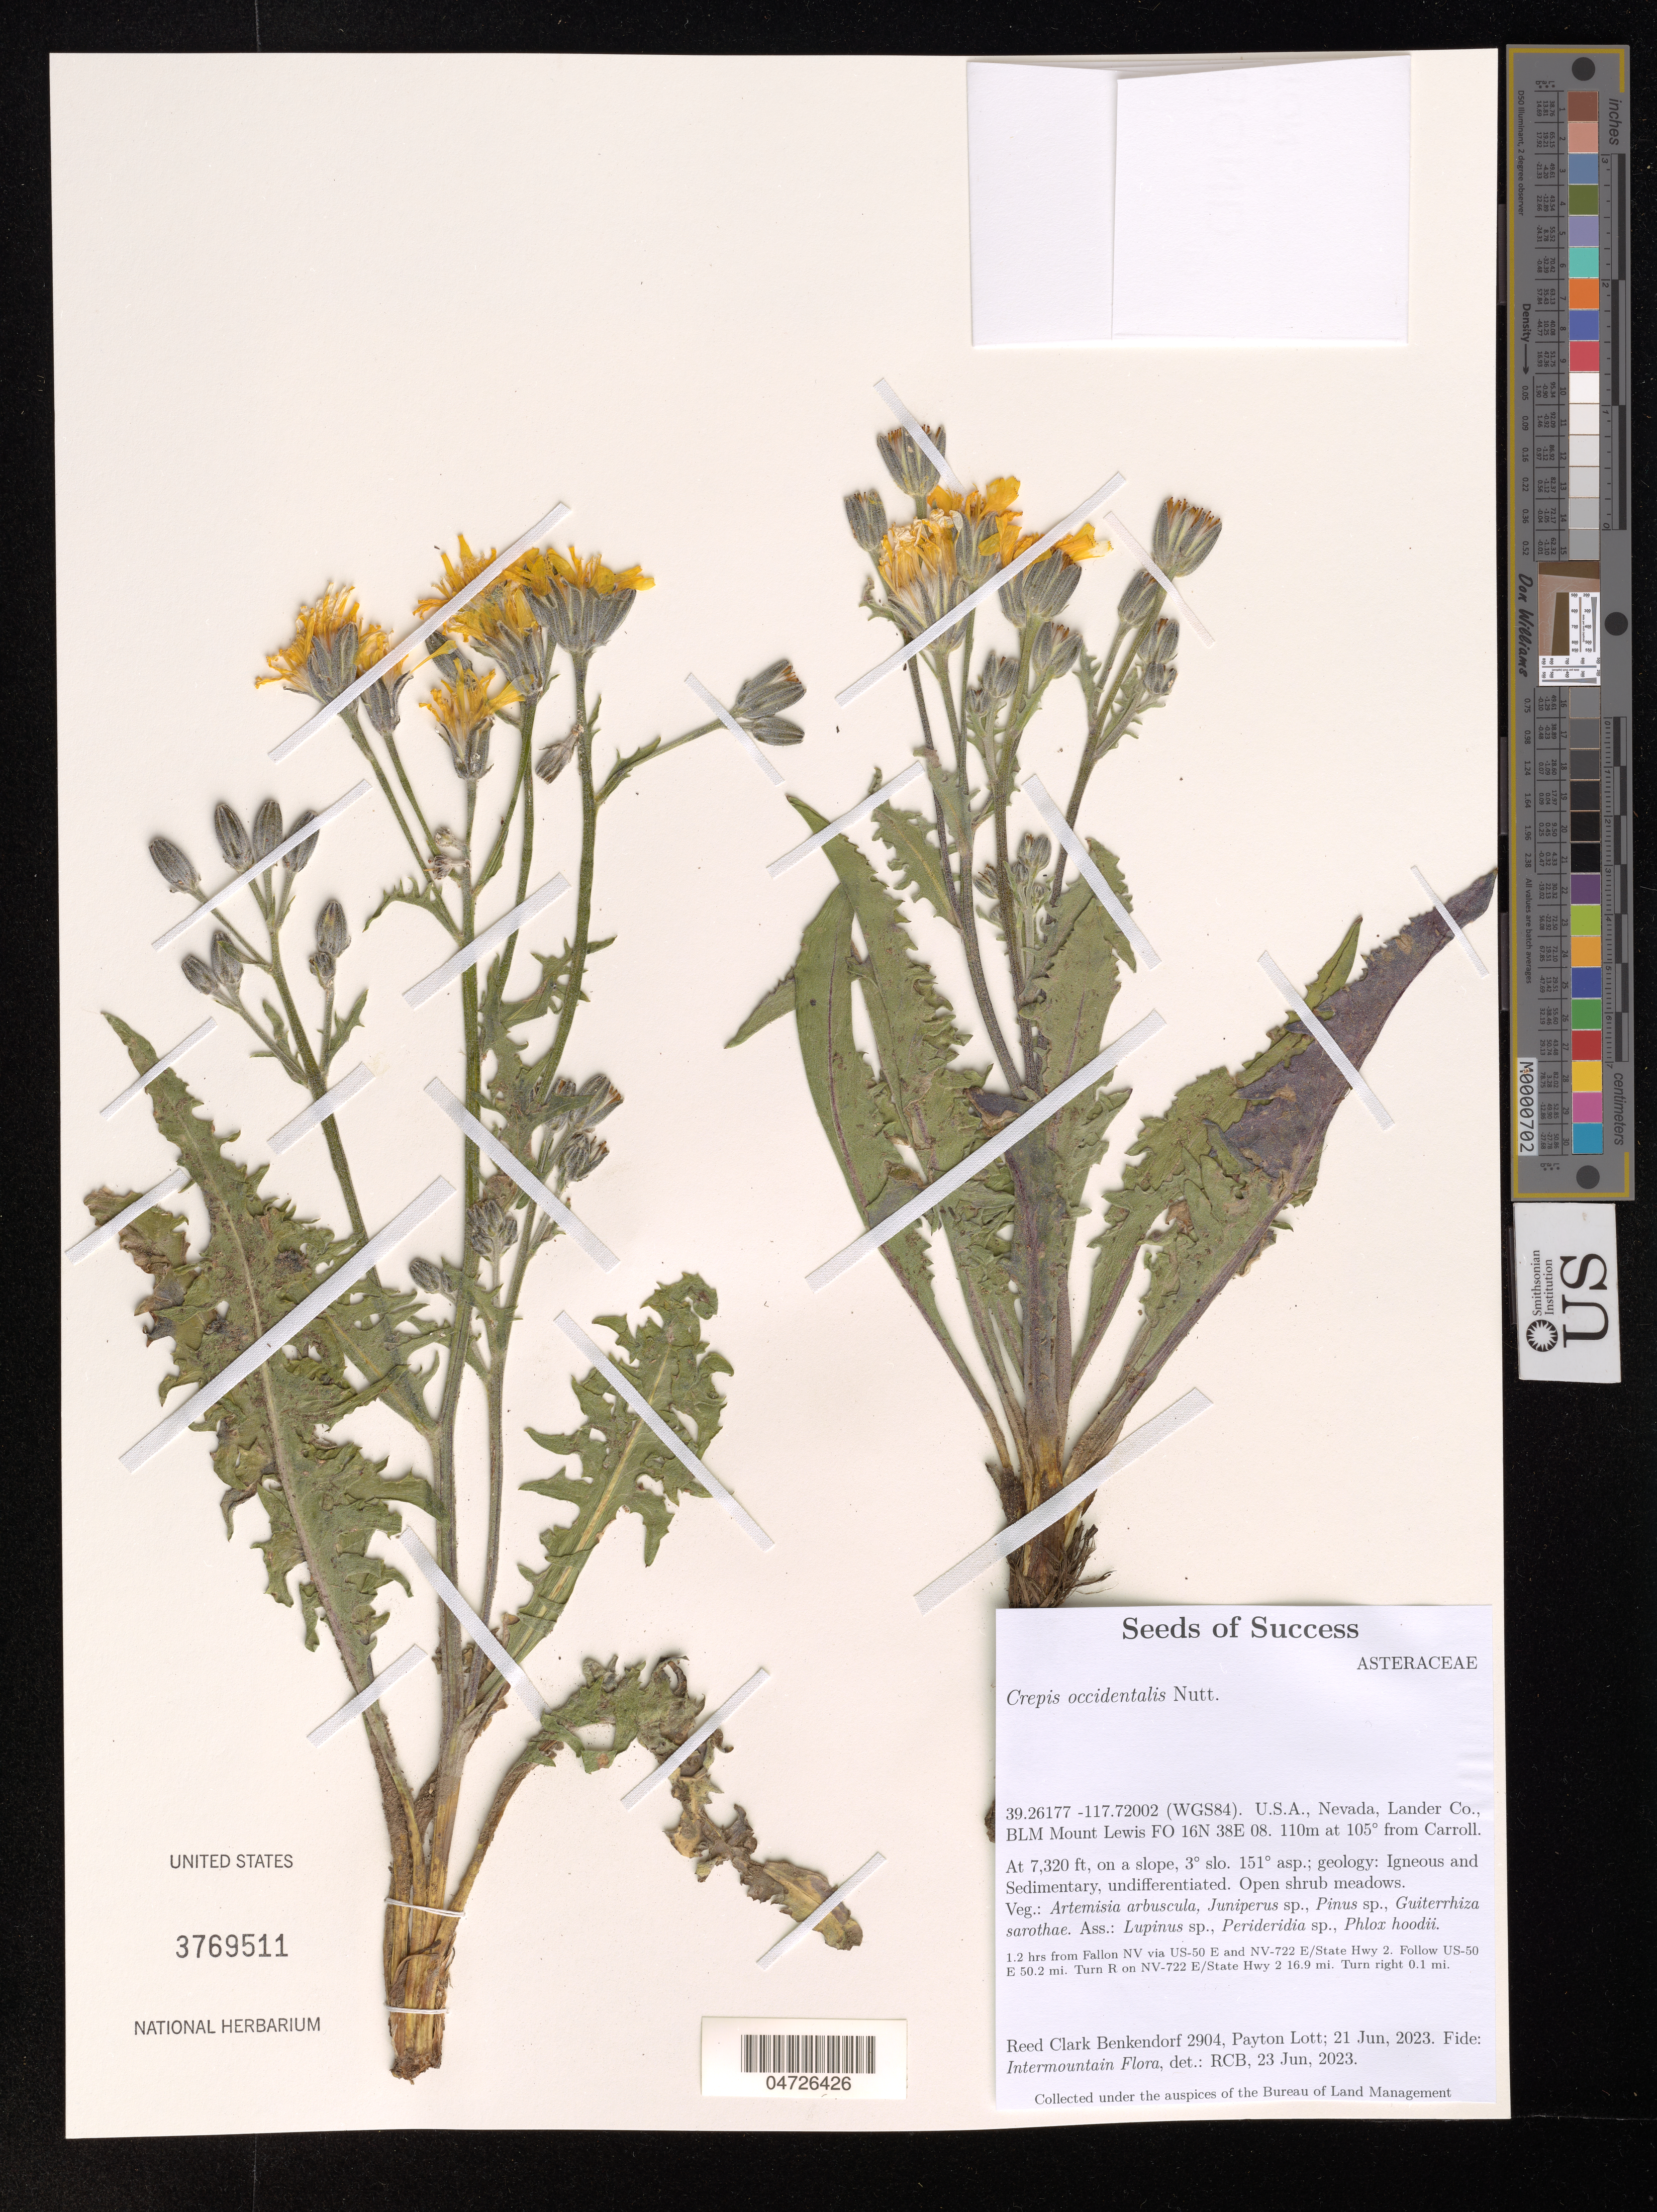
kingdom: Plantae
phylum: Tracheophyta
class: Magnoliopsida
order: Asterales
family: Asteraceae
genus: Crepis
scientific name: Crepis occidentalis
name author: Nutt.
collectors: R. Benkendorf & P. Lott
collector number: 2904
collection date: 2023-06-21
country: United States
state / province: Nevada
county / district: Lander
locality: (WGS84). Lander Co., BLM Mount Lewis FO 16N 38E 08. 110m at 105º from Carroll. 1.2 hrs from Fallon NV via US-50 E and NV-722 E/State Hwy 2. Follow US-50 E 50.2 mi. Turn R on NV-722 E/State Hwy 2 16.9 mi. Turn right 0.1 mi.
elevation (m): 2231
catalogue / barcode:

^^^^

Copy the material above word for word, leaving out the picture.

## Problem solution:
kingdom: Plantae
phylum: Tracheophyta
class: Magnoliopsida
order: Asterales
family: Asteraceae
genus: Crepis
scientific name: Crepis occidentalis
name author: Nutt.
collectors: R. Benkendorf & P. Lott
collector number: 2904
collection date: 2023-06-21
country: United States
state / province: Nevada
county / district: Lander
locality: (WGS84). Lander Co., BLM Mount Lewis FO 16N 38E 08. 110m at 105º from Carroll. 1.2 hrs from Fallon NV via US-50 E and NV-722 E/State Hwy 2. Follow US-50 E 50.2 mi. Turn R on NV-722 E/State Hwy 2 16.9 mi. Turn right 0.1 mi.
elevation (m): 2231
catalogue / barcode:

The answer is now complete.